TEKST =

++++++

REKLAMA
TYLKO U NAS

Czeka nas procedura nadmiernego deficytu? Domański: Nie powinna być stosowana wobec Polski

2024-06-05 09:49, akt.2024-06-05 10:36
publikacja
2024-06-05 09:49
aktualizacja
2024-06-05 10:36

Pieniądze na inwestycje kluczowe dla polskiej gospodarki z całą pewnością się znajdą, ale kwestię Centralnego Portu Komunikacyjnego proszę zostawić premierowi - powiedział w środę minister finansów Andrzej Domański. Stwierdził też, że wobec Polski procedura nadmiernego deficytu nie powinna być stosowana.

Czeka nas procedura nadmiernego deficytu? Domański: Nie powinna być stosowana wobec Polski
Czeka nas procedura nadmiernego deficytu? Domański: Nie powinna być stosowana wobec Polski
fot. Jakub Kofluk / / FotoNews

Minister finansów Andrzej Domański był pytany w środę w programie "Graffiti" na antenie Polsat News o to, czy rząd pogodził się z faktem, że Komisja Europejska może uruchomić wobec Polski unijną procedurę nadmiernego deficytu. "Jesteśmy w bardzo aktywnym dialogu z Komisją Europejską. Dyskutujemy na temat zasad i zasadności otwarcia wobec Polski procedury nadmiernego deficytu, wydania tzw. rekomendacji. Stoimy twardo na stanowisku, że ten deficyt - który zresztą odziedziczyliśmy po naszych poprzednikach - wynika w bardzo dużej mierze z wydatków na obronę, które mamy najwyższe spośród wszystkich państw członkowskich NATO. Dlaczego uważamy, że wobec Polski procedura nadmiernego deficytu nie powinna być stosowana" - odpowiedział Domański.

++++++

PRZEKAZANY WYKAZ =

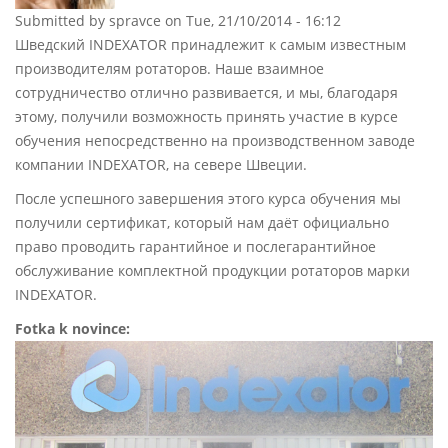
Submitted by
spravce
on Tue, 21/10/2014 - 16:12
Шведский INDEXATOR принадлежит к самым известным
производителям ротаторов. Наше взаимное
сотрудничество отлично развивается, и мы, благодаря
этому, получили возможность принять участие в курсе
обучения непосредственно на производственном заводе
компании INDEXATOR, на севере Швеции.
После успешного завершения этого курса обучения мы
получили сертификат, который нам даёт официально
право проводить гарантийное и послегарантийное
обслуживание комплектной продукции ротаторов марки
INDEXATOR.
Fotka k novince: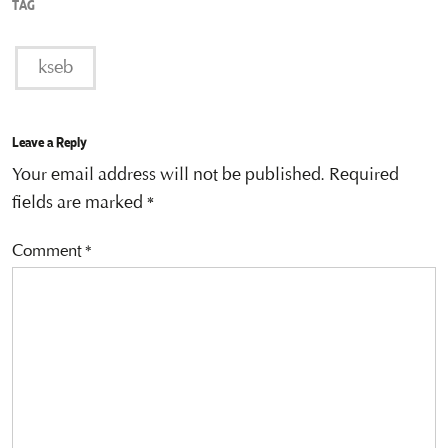
TAG
kseb
Leave a Reply
Your email address will not be published.
Required
fields are marked
*
Comment
*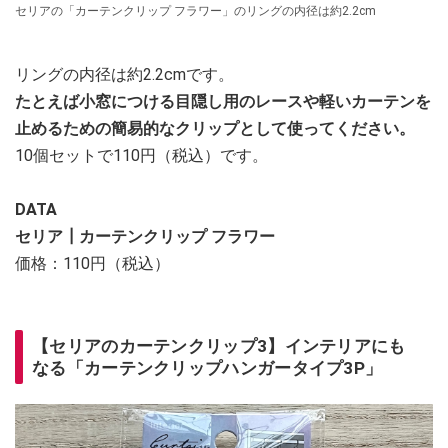
セリアの「カーテンクリップ フラワー」のリングの内径は約2.2cm
リングの内径は約2.2cmです。
たとえば小窓につける目隠し用のレースや軽いカーテンを
止めるための簡易的なクリップとして使ってください。
10個セットで110円（税込）です。
DATA
セリア┃カーテンクリップ フラワー
価格：110円（税込）
【セリアのカーテンクリップ3】インテリアにも
なる「カーテンクリップハンガータイプ3P」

++++++

ZADANIE DO WYKONANIA =
Odpowiedz krótko na podstawie tekstu:
(a) W jakim programie i na antenie której stacji pytano ministra finansów?
(b) Komu minister każe zostawić sprawę Centralnego Portu Komunikacyjnego?
(c) Z czego według ministra w bardzo dużej mierze wynika deficyt?

ROZWIĄZANIE ZADANIA =
(a) W programie "Graffiti" na antenie Polsat News.
(b) Premierowi.
(c) Z wydatków na obronę.